Renovations Underway At Cold Bay Airport
Construction has begun at the Cold Bay Airport.
Built during World War II with one of the longest runways in the state, it's still one of the only airports in western Alaska that can handle major aircraft.
That's why the state is moving forward with a $13 million renovation of the facility.
"It has an importance to the state as well as to the commercial airline industry as an airport that can accept larger craft in an emergency," said Jeremy Woodrow, a spokesperson for the Alaska Department of Transportation (DOT). "It's important that we keep the airport in good condition for the long term."
The rehab project will repave the main runway and tack on an additional 40 feet. It'll also construct a new taxiway, build a new apron, and replace runway edge lights.
Woodrow said the goal is to enhance safety and allow the airport to handle even more traffic.
He said those needs were highlighted last month, when an American Airlines jet flying from Shanghai to Chicago had to make an emergency landing in Cold Bay. Everything went smoothly, but he said it's important to be ready for events like that, which seem to happen every few years.

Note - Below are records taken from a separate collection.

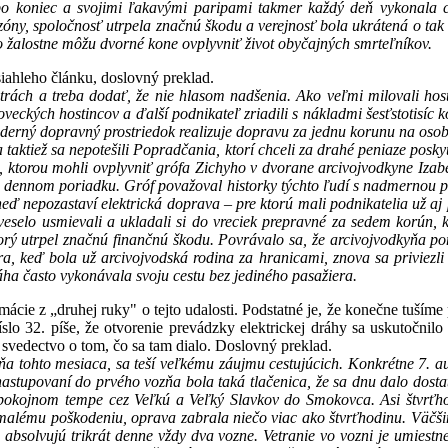
ž po koniec a svojimi ľakavými paripami takmer každý deň vykonal
zóny, spoločnosť utrpela značnú škodu a verejnosť bola ukrátená o tak
o žalostne môžu dvorné kone ovplyvniť život obyčajných smrteľníkov.
iahleho článku, doslovný preklad.
atrách a treba dodať, že nie hlasom nadšenia. Ako veľmi milovali host
eckých hostincov a ďalší podnikateľ zriadili s nákladmi šesťstotisíc
ný dopravný prostriedok realizuje dopravu za jednu korunu na osobu. 
a taktiež sa nepotešili Popradčania, ktorí chceli za drahé peniaze poskyt
, ktorou mohli ovplyvniť grófa Zichyho v dvorane arcivojvodkyne Izabely
a dennom poriadku. Gróf považoval historky týchto ľudí s nadmernou pre
eď nepozastaví elektrická doprava – pre ktorú mali podnikatelia už a
veselo usmievali a ukladali si do vreciek prepravné za sedem korún, kt
ktorý utrpel značnú finančnú škodu. Povrávalo sa, že arcivojvodkyňa 
a, keď bola už arcivojvodská rodina za hranicami, znova sa priviezli
ráha často vykonávala svoju cestu bez jediného pasažiera.
mácie z „druhej ruky" o tejto udalosti. Podstatné je, že konečne tuším
o 32. píše, že otvorenie prevádzky elektrickej dráhy sa uskutočnilo 
svedectvo o tom, čo sa tam dialo. Doslovný preklad.
dňa tohto mesiaca, sa teší veľkému záujmu cestujúcich. Konkrétne 7.
astupovaní do prvého vozňa bola taká tlačenica, že sa dnu dalo dostať
ne pokojnom tempe cez Veľkú a Veľký Slavkov do Smokovca. Asi štvrťh
o k malému poškodeniu, oprava zabrala niečo viac ako štvrťhodinu. Väč
bsolvujú trikrát denne vždy dva vozne. Vetranie vo vozni je umiestn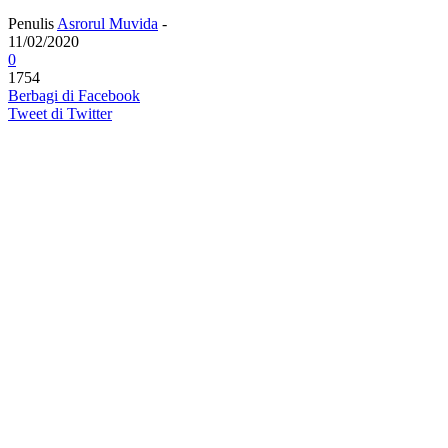
Penulis
Asrorul Muvida
-
11/02/2020
0
1754
Berbagi di Facebook
Tweet di Twitter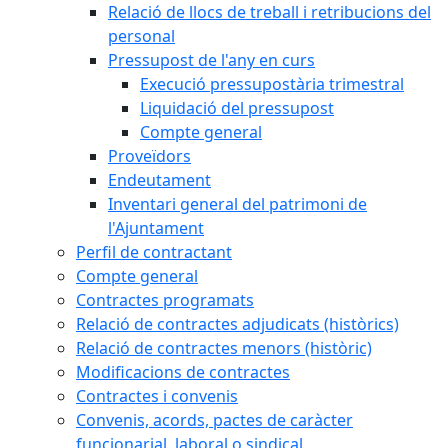
Relació de llocs de treball i retribucions del
personal
Pressupost de l'any en curs
Execució pressupostària trimestral
Liquidació del pressupost
Compte general
Proveïdors
Endeutament
Inventari general del patrimoni de
l'Ajuntament
Perfil de contractant
Compte general
Contractes programats
Relació de contractes adjudicats (històrics)
Relació de contractes menors (històric)
Modificacions de contractes
Contractes i convenis
Convenis, acords, pactes de caràcter
funcionarial, laboral o sindical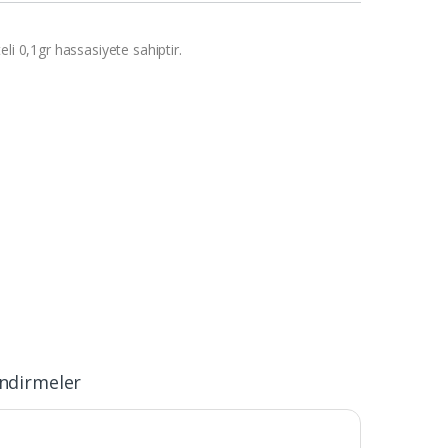
li 0,1gr hassasiyete sahiptir.
ndirmeler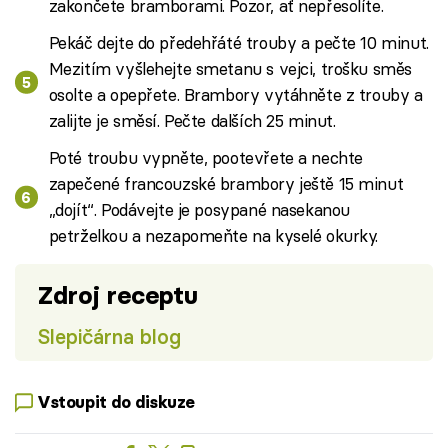
zakončete bramborami. Pozor, ať nepřesolíte.
Pekáč dejte do předehřáté trouby a pečte 10 minut.
Mezitím vyšlehejte smetanu s vejci, trošku směs
osolte a opepřete. Brambory vytáhněte z trouby a
zalijte je směsí. Pečte dalších 25 minut.
Poté troubu vypněte, pootevřete a nechte
zapečené francouzské brambory ještě 15 minut
„dojít“. Podávejte je posypané nasekanou
petrželkou a nezapomeňte na kyselé okurky.
Zdroj receptu
Slepičárna blog
Vstoupit do diskuze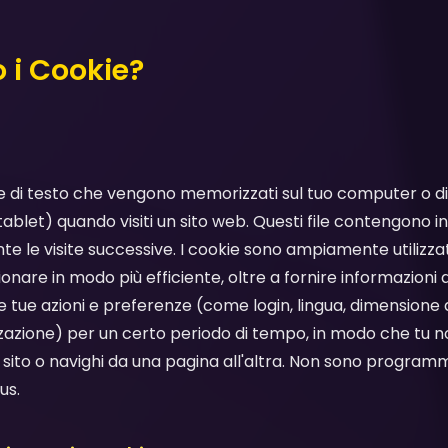
 i Cookie?
file di testo che vengono memorizzati sul tuo computer o d
let) quando visiti un sito web. Questi file contengono inf
 le visite successive. I cookie sono ampiamente utilizzati
zionare in modo più efficiente, oltre a fornire informazioni a
e tue azioni e preferenze (come login, lingua, dimensione 
izzazione) per un certo periodo di tempo, in modo che tu n
l sito o navighi da una pagina all'altra. Non sono programm
us.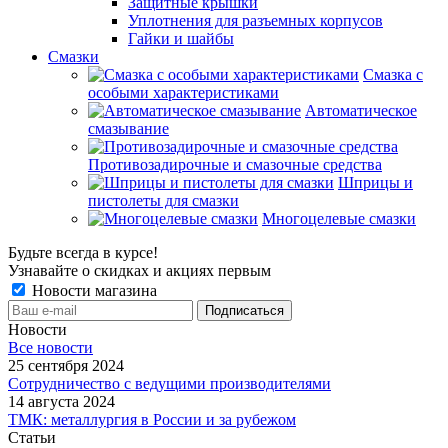
Защитные крышки
Уплотнения для разъемных корпусов
Гайки и шайбы
Смазки
Смазка с
особыми характеристиками
Автоматическое
смазывание
Противозадирочные и смазочные средства
Шприцы и
пистолеты для смазки
Многоцелевые смазки
Будьте всегда в курсе!
Узнавайте о скидках и акциях первым
Новости магазина
Новости
Все новости
25 сентября 2024
Сотрудничество с ведущими производителями
14 августа 2024
ТМК: металлургия в России и за рубежом
Статьи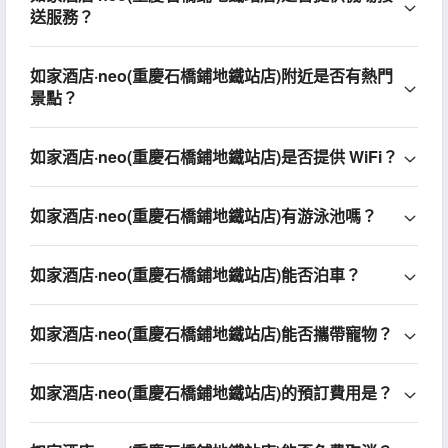
送服務？
如家酒店·neo(重慶石橋鋪地鐵站店)附近是否有熱門
景點？
如家酒店·neo(重慶石橋鋪地鐵站店)是否提供 WiFi？
如家酒店·neo(重慶石橋鋪地鐵站店)有游泳池嗎？
如家酒店·neo(重慶石橋鋪地鐵站店)能否泊車？
如家酒店·neo(重慶石橋鋪地鐵站店)能否攜帶寵物？
如家酒店·neo(重慶石橋鋪地鐵站店)的預訂費用是？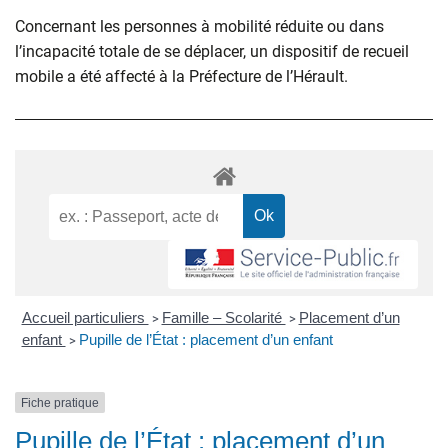
Concernant les personnes à mobilité réduite ou dans
l’incapacité totale de se déplacer, un dispositif de recueil
mobile a été affecté à la Préfecture de l’Hérault.
Accueil particuliers
Famille – Scolarité
Placement d’un
>
>
enfant
Pupille de l’État : placement d’un enfant
>
Fiche pratique
Pupille de l’État : placement d’un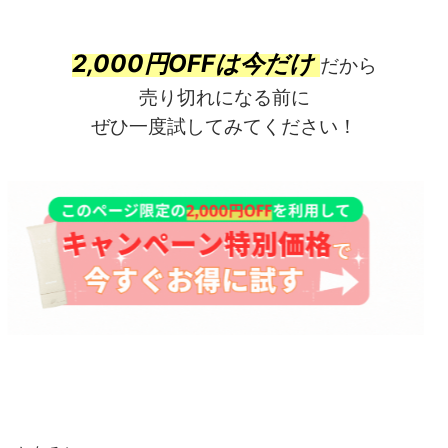
2,000円OFFは今だけ
だから
売り切れになる前に
ぜひ一度試してみてください！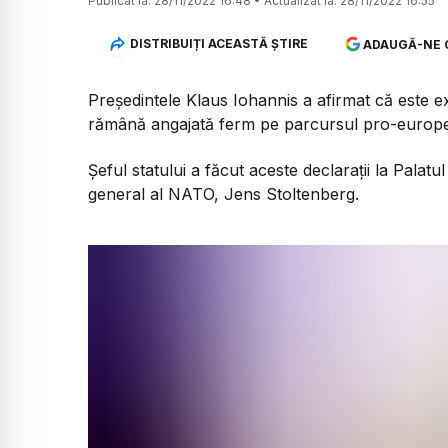
Publicat la:
28/11/2022 16:48
•
Actualizat la:
28/11/2022 16:55
DISTRIBUIȚI ACEASTĂ ȘTIRE
ADAUGĂ-NE 
Președintele Klaus Iohannis a afirmat că este 
rămână angajată ferm pe parcursul pro-europe
Șeful statului a făcut aceste declarații la Pala
general al NATO, Jens Stoltenberg.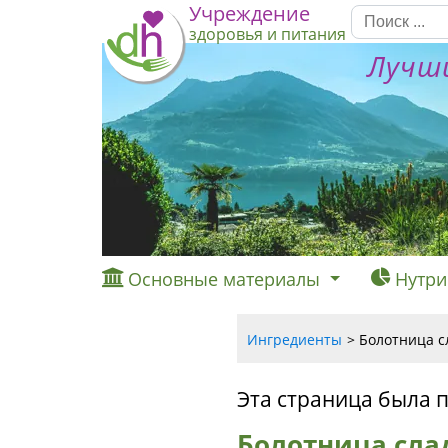
Учреждение
здоровья и питания
Лучши
Основные материалы
Нутри
Ингредиенты
Болотница с
Эта страница была 
Болотница сла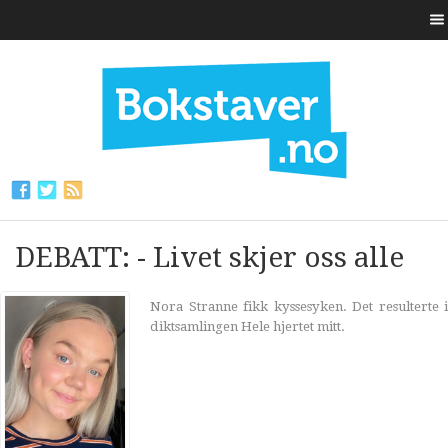
DEBATT: - Livet skjer oss alle
Nora Stranne fikk kyssesyken. Det resulterte i
diktsamlingen Hele hjertet mitt.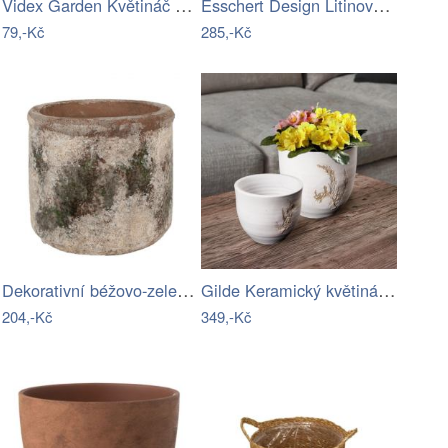
Videx Garden Květináč z kokosového…
Esschert Design Litinový stojan na…
79,-Kč
285,-Kč
Dekorativní béžovo-zelený antik…
Gilde Keramický květináč s otiskem…
204,-Kč
349,-Kč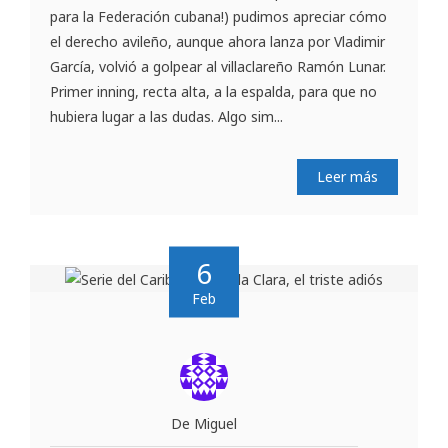
para la Federación cubana!) pudimos apreciar cómo
el derecho avileño, aunque ahora lanza por Vladimir
García, volvió a golpear al villaclareño Ramón Lunar.
Primer inning, recta alta, a la espalda, para que no
hubiera lugar a las dudas. Algo sim...
Leer más
6
Feb
De Miguel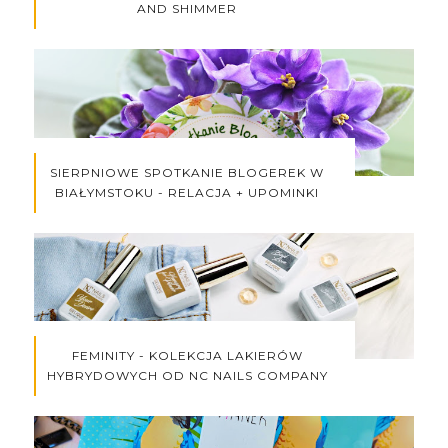
AND SHIMMER
SIERPNIOWE SPOTKANIE BLOGEREK W
BIAŁYMSTOKU - RELACJA + UPOMINKI
FEMINITY - KOLEKCJA LAKIERÓW
HYBRYDOWYCH OD NC NAILS COMPANY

The airport upgrade will also benefit more than just international travelers. Cold Bay Mayor Candace Schaack said the renovation will help locals passing through on trips around the Alaska Peninsula and Aleutian Islands.
"It'll add a lot," she said. "It's definitely a sign of growth and us being able to serve our region at an even higher capacity."
For instance, Schaack said the improvements will free up some space, allowing PenAir and Grant Aviation to move into the larger terminal.
"It's pretty exciting for those poor Unalaska passengers who have to make fuel stops here when the weather's bad," she said. "Sometimes they have to sit for a couple of hours and right now, the PenAir terminal is so small. It's working, but it's not the most comfortable situation."
That'll change when construction is finished over the summer. Woodrow said the airport will operate normally in the meantime.
The DOT is funding a small part of the project, while federal dollars pay for 90 percent of the renovation. The Aleutians East Borough is covering costs for the taxiway and apron through a state grant.